“Kamus Besar Bahasa Indonesia” mengartikan merdeka sebagai “bebas”. Artinya, bebas dari perhambaan, penjajahan, dan sebagainya. Merdeka juga berarti berdiri sendiri. Merdeka itu juga artinya tidak terkekang atau lepas dari tuntutan. Lebih luas lagi, merdeka artinya tidak terikat, tidak bergantung kepada orang lain, ataupun kepada pihak tertentu.
Di sisi lain, Kamus Besar Bahasa Indonesia memaknai korupsi sebagai penyelewengan atau penyalahgunaan uang negara, uang perusahaan, dan sebagainya. Penyelewengan ini untuk keuntungan pribadi atau orang lain.
Sekilas, kita melihat kedua kata itu — merdeka dan korupsi — tidak memiliki keterkaitan. Akan tetapi, jika kita simulasikan dalam dunia nyata, atau dalam praktik kehidupan, keterkaitan keduanya terasa sangat erat sekali. Misalnya, mengaitkan kata merdeka dalam arti bebas dari penjajahan bentuk baru (neo-colonialism), yang kemudian dikaitkan dengan kata korupsi yang bermakna penyelewengan atau penyalahgunaan.
Ketika korupsi terjadi, artinya, telah terjadi penyelewengan atau penyalahgunaan. Namun, bagaimanakah peristiwa terjadinya penyalahgunaan atau penyelewengan itu? Penyelewengan atau penyalahgunaan itu hanya bisa dilakukan oleh mereka yang mempunyai kewenangan atau berkuasa untuk melakukan sesuatu. Pemilik kewenangan atau kekuasaan itu ketika menyalahgunakan kewenangan pastinya akan menodai kewenangan ataupun kekuasaan pihak lain.
Penyalahgunaan inilah yang akhirnya berdampak kepada kekuasaan ataupun kedaulatan pihak lain. Ini artinya adalah suatu penjajahan bentuk baru. Secara hakiki, peristiwa penyalahgunaan itu adalah penjajahan bentuk baru terhadap kedaulatan pihak lain; baik atas kedaulatan dalam bidang politik, ekonomi, sosial, ataupun budaya.
Selanjutnya, mari kita renungkan kondisi negara kita yang telah memasuki tahun “kemerdekaan” yang ke-71. Apakah kita sudah merdeka? Jawabnya, tentu pada diri kita masing-masing sebagai warga negara Indonesia. Lebih detailnya, pertanyaan berikutnya adalah:
1. Apakah sebagai pribadi kita telah merdeka?
Jika kita termasuk insan yang tidak menyalahgunakan kewenangan, tidak menyelewengkan amanah, dan tidak mengambil keuntungan dengan merugikan pihak lain, maka kita adalah insan yang mengakui kemerdekaan pihak lain. Begitu pun sebaliknya, jika orang lain bisa seperti kita, maka kita telah merdeka.
+++
> [SOAL LATIHAN]
• a. Tentukan apakah setiap pernyataan berikut sesuai dengan teks tentang merdeka dan korupsi, lalu kutip kata-kata teks yang menjadi dasarnya: (i) Kamus Besar Bahasa Indonesia mengartikan merdeka sebagai bebas. (ii) Menurut teks, penyelewengan dapat dilakukan oleh siapa saja, termasuk orang yang tidak memiliki kewenangan. (iii) Teks menyebut bahwa negara telah memasuki tahun kemerdekaan yang ke-71.
• b. Tuliskan lanjutan teks tentang merdeka dan korupsi, dimulai setelah kalimat terakhirnya.

> [CUPLIKAN DATA]
+++
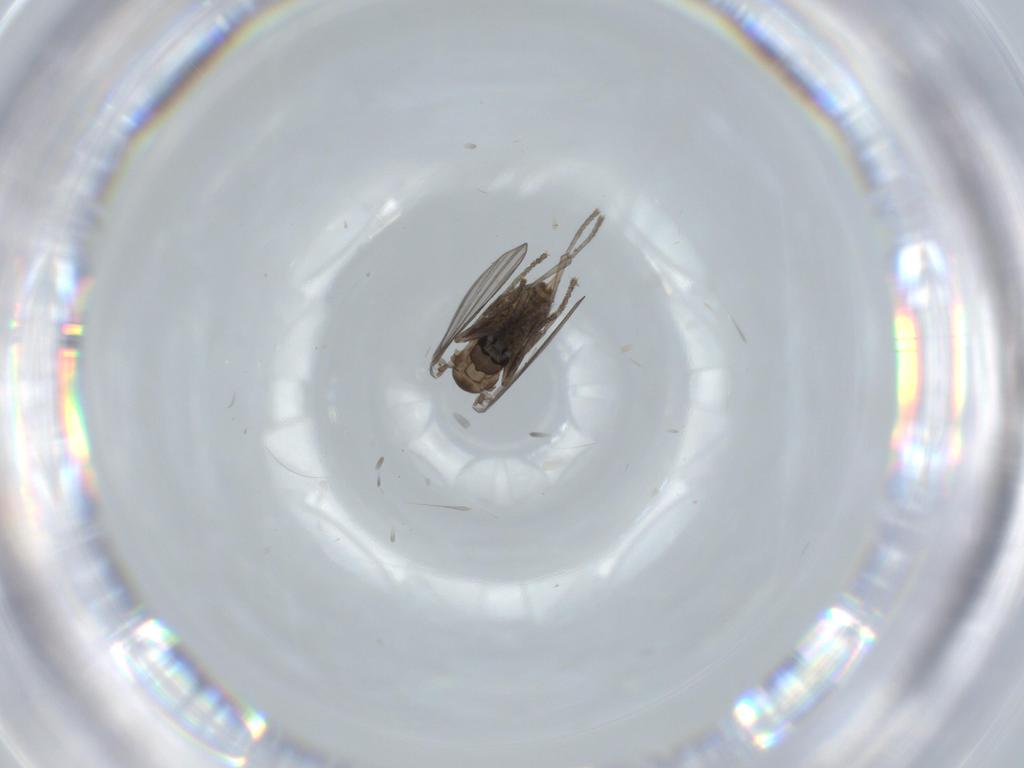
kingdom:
+++
> [JAWABAN]
• a.
(i) Ya: "“Kamus Besar Bahasa Indonesia” mengartikan merdeka sebagai “bebas”."
(ii) Tidak: "Penyelewengan atau penyalahgunaan itu hanya bisa dilakukan oleh mereka yang mempunyai kewenangan atau berkuasa untuk melakukan sesuatu."
(iii) Ya: "kondisi negara kita yang telah memasuki tahun “kemerdekaan” yang ke-71"

• b.
2. Apakah sebagai kelompok kita telah merdeka?
Jika kita tidak menyalahgunakan kewenangan kelompok kita, tidak menyelewengkan amanah komunitas, tidak mengambil keuntungan dengan merugikan kelompok atau komunitas lain, maka ada kemerdekaan di dalam komunitas kita.
3. Apakah sebagai negara, Indonesia telah merdeka?
Jika pemerintah selaku pengelola negara kita tidak menyalahgunakan kewenangan sebagai penerima amanah rakyat, tidak menyelewengkan amanah bernegara, tidak mengambil keuntungan dengan merugikan negara lain, maka sejatinya negara kita Indonesia telah benar-benar merdeka, dan begitu pun sebaliknya.
Simpulannya, “merdeka” itu adalah tidak ada korupsi lagi! Sepanjang masih ada yang korupsi, maka masih ada yang terjajah, masih ada pihak yang diambil haknya, dan masih ada pihak yang dirugikan.
Sejatinya, “merdeka” itu adalah milik bersama, bukan milik beberapa pihak saja.
MERDEKA!
Fungsional Pengelola Pengadaan Barang/Jasa dan Sekretaris Umum Ikatan Fungsional Pengadaan Indonesia (IFPI). Tulisannya lebih banyak diwarnai dengan gagasan birokrasi bersih, efisien, dan berdaya.
Semoga idealisme ini mnjadi kenyataan yg mewarnai praktek pengadaan yg bersih n berwibawa sjln tujuan goodgoverment
selamat, semoga menjadi sebuah karya tulis yang terbaik untuk mendukung pemerintahan yang bersih dan berwibawa
Memerdekakan birokrasi pengadaan barang jasa tidak bisa dimaknai membiarkan korupsi gentayangan di dalamnya. Memerdekakan dan membiarkan, sekilas sepadan padahal berbeda konteks dan ranahnya dalam hal ini. Sungguh di dalamnya telah nyata yang benar daripada yang keliru, yg halal daripada yang haram …!
Mari kita merdekakan eksistensi jft ppbj dari rongrongan sistem praktek koruptif.
Merdeka.. Merdeka…!!!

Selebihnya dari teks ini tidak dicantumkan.